At the heart of Minow and Post’s argument is a forthrightly conventional account of the “rule of law.” On this view, law “respects disagreement,” prioritizes the need to attend “carefully to the views of all,” and is premised upon the principle that all persons are “equal before the law.” Nourished by an appreciation of the power of “reason to override violence and hostility,” law was “[c]reated in ancient times” to replace brute “animosity and enmity” with “official, publicly justified sanctions.” It is to be protected and cultivated, not corroded or disparaged.

Of course, not everyone happens to agree. On the same day that Minow and Post published their views, The Wall Street Journal ran an editorial by two lawyers who had formerly held positions in the Reagan and Bush Jr. administrations and who maintained that the Ninth Circuit Court of Appeals’ 9 February ruling against Trump’s first “Muslim ban” signaled “unprecedented judicial intrusion into the foreign-affairs authority of Congress and the president,” going so far as to claim that “[t]he stakes transcend this particular executive order and even immigration issues generally.”4 But these are minority voices, marginal notes to a story that has attracted a wide and rapidly growing audience.

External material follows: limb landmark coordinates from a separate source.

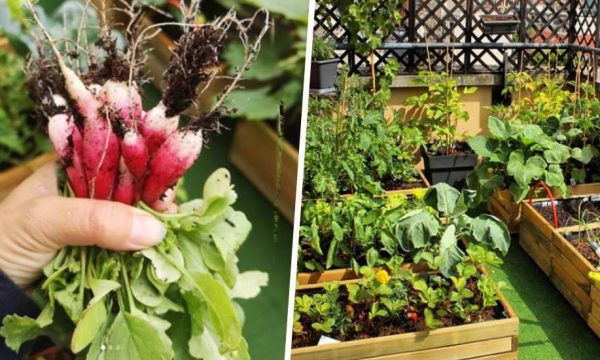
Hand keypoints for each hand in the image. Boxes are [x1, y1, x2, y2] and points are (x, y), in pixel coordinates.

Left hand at [0, 163, 165, 287]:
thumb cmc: (4, 243)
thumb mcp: (45, 221)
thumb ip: (95, 219)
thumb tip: (154, 230)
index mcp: (73, 171)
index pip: (118, 157)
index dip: (146, 164)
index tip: (165, 182)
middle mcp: (89, 194)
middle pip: (134, 187)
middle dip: (155, 197)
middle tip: (171, 212)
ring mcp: (97, 225)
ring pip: (137, 218)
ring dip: (154, 226)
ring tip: (171, 233)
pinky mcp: (103, 253)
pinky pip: (133, 247)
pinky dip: (147, 251)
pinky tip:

On the kind of account provided by Minow and Post, Trump’s open hostility toward the appellate bench confirms his lack of respect not only for US courts and legal traditions but for the very idea of legal government as such. Trump is an enemy of the “rule of law,” a man both willing and able to throw caution to the wind and undermine legal institutions and broadly recognized legal norms in order to consolidate his power and press ahead with his agenda.

Notes

  1. See generally Lon L. Fuller, The Morality of Law, 2nd ed. (New Haven: Yale University Press, 1969).
  2. F. A. Hayek, The Road to Serfdom, ed. Bruce Caldwell (Chicago: University of Chicago Press, 2007 [1944]), 112–13.
  3. Martha Minow and Robert Post, “Standing Up for ‘So-Called’ Law,” Balkinization (10 February 2017). See also Martha Minow and Robert Post, “Standing Up for ‘So-Called’ Law,” TheBoston Globe (10 February 2017).
  4. David B. Rivkin Jr. and Lee A. Casey, “The Ninth Circuit Ignores Precedent and Threatens National Security,” The Wall Street Journal (10 February 2017).